In fact, for several years now I've avoided shopping at Targets and Wal*Marts (and similar stores) as much as possible, knowing that the reason those products there are so cheap is that a worker somewhere in the world was paid almost nothing so that the business they work for can bring in more of a profit while selling discounted items.
I've gone out of my way to try to buy fair trade items when possible. A decent amount of my jewelry, bags, and shirts came from online stores sponsored by groups that put a decent wage in their worker's pockets (pants, I admit, are a little harder to buy).
Sadly, most people seem to make excuses about why they can't or won't buy more fair trade items - they're expensive, it doesn't make that much of a difference, even that the ethically made items aren't stylish. (Wow.)
Relevant Magazine, however, has a post busting all those myths - go read it now. Price? It's not that big a difference. A difference? If more people bought fair trade, it would. Not stylish? Now this is just silly. There are plenty of stylish items available. There are other myths addressed in that link, too.

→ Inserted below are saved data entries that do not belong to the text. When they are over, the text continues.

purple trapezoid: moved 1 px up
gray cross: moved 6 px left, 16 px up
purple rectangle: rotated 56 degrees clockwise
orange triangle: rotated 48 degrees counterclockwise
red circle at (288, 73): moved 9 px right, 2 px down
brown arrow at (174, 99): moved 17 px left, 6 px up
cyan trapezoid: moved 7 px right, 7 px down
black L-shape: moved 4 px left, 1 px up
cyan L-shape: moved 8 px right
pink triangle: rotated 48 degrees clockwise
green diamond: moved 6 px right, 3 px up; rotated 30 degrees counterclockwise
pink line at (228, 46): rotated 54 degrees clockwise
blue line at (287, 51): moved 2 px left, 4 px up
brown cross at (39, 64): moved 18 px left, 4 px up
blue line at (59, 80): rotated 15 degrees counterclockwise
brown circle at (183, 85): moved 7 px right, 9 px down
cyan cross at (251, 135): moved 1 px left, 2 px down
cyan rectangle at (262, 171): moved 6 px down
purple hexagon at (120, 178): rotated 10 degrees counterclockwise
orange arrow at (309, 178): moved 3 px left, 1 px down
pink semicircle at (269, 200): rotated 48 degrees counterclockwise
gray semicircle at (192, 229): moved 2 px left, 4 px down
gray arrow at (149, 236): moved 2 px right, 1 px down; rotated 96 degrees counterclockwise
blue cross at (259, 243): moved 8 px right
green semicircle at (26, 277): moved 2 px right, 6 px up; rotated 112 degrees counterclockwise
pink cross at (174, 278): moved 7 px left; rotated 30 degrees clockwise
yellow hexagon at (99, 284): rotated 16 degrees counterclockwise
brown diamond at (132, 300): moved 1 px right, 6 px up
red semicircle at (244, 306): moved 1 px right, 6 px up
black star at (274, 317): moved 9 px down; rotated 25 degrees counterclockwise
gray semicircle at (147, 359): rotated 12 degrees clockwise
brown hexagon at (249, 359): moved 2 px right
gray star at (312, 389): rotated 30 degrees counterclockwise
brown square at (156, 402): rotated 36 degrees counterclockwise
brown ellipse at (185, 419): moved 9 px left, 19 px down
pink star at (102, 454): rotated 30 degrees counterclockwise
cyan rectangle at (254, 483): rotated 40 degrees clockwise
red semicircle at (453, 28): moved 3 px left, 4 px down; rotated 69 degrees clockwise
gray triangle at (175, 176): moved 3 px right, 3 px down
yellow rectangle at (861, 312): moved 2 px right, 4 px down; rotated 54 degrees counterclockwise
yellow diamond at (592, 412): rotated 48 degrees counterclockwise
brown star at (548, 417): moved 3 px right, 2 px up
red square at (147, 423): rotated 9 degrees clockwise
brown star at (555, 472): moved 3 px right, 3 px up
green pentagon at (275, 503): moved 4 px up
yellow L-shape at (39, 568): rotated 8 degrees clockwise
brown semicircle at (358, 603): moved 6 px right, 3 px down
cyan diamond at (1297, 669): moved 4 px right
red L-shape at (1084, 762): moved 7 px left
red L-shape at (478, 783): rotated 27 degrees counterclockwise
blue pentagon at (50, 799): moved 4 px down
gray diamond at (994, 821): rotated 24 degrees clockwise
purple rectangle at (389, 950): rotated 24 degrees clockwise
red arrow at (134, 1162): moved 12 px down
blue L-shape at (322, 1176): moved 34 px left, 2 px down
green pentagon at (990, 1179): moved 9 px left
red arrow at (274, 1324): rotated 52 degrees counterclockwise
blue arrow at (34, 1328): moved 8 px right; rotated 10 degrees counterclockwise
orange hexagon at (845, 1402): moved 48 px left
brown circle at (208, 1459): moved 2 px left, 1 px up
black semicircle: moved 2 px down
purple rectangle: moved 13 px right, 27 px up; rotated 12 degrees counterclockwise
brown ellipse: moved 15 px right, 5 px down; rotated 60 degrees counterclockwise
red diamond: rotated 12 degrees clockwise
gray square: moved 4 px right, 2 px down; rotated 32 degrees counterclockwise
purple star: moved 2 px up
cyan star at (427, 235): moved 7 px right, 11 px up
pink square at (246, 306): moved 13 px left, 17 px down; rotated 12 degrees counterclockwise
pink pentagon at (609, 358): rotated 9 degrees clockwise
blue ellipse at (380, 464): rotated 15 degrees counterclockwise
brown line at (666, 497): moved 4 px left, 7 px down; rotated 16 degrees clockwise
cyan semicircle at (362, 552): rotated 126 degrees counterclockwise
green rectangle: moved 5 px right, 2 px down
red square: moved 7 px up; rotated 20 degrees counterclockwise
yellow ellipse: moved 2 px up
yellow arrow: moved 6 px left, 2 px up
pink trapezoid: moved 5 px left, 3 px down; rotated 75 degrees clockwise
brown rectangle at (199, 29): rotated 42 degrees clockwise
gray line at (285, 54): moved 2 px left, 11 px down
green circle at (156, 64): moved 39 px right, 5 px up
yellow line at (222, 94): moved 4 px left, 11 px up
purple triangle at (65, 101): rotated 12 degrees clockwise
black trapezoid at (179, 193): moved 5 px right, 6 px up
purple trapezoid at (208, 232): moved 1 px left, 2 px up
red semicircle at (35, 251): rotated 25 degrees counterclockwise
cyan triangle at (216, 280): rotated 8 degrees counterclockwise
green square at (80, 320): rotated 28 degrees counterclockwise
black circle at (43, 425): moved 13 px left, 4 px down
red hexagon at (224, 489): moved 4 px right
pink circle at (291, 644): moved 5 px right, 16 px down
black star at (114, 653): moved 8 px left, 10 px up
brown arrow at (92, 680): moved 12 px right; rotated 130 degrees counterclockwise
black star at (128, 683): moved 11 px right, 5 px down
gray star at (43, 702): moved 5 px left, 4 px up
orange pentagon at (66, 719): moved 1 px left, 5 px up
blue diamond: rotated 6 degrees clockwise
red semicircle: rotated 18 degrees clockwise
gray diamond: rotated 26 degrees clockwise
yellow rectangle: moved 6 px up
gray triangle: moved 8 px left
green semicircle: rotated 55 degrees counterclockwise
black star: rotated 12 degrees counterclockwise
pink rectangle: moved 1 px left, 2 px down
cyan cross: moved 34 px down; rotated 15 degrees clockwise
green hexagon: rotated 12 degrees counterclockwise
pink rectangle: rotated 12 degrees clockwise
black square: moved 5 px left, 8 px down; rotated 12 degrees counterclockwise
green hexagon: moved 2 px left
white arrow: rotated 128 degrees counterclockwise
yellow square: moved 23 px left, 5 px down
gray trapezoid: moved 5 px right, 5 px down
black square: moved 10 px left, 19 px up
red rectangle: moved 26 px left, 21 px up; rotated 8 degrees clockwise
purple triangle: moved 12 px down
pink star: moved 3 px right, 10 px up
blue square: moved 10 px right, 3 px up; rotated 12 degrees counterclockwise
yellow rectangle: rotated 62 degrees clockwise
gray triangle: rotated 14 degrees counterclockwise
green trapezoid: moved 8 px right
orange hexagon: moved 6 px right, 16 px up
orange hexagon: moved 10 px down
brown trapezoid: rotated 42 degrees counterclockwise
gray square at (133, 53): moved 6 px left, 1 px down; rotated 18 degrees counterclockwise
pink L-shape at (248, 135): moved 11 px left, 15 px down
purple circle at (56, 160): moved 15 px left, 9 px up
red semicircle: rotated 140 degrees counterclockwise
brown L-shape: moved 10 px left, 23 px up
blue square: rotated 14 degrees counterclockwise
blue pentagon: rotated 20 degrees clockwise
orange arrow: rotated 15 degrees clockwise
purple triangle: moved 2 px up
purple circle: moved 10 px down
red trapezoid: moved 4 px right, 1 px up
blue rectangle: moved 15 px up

By the way, a few of the comments are nice and insightful as well. I'd like to add my own comment to this as well - the items that I bought that are fair trade? They have lasted far, far longer than the items I purchased for cheap. They are truly of better quality - you get what you pay for, after all. And, as cliche as it sounds, it is better to give than it is to receive - and it's better to know your product helped, say, a single mother living after a war and trying to send her children to school while paying for HIV medication. I know the money I spent on two of my bags went to a woman like that.
It makes me wonder why I'd ever buy anything other than fair trade.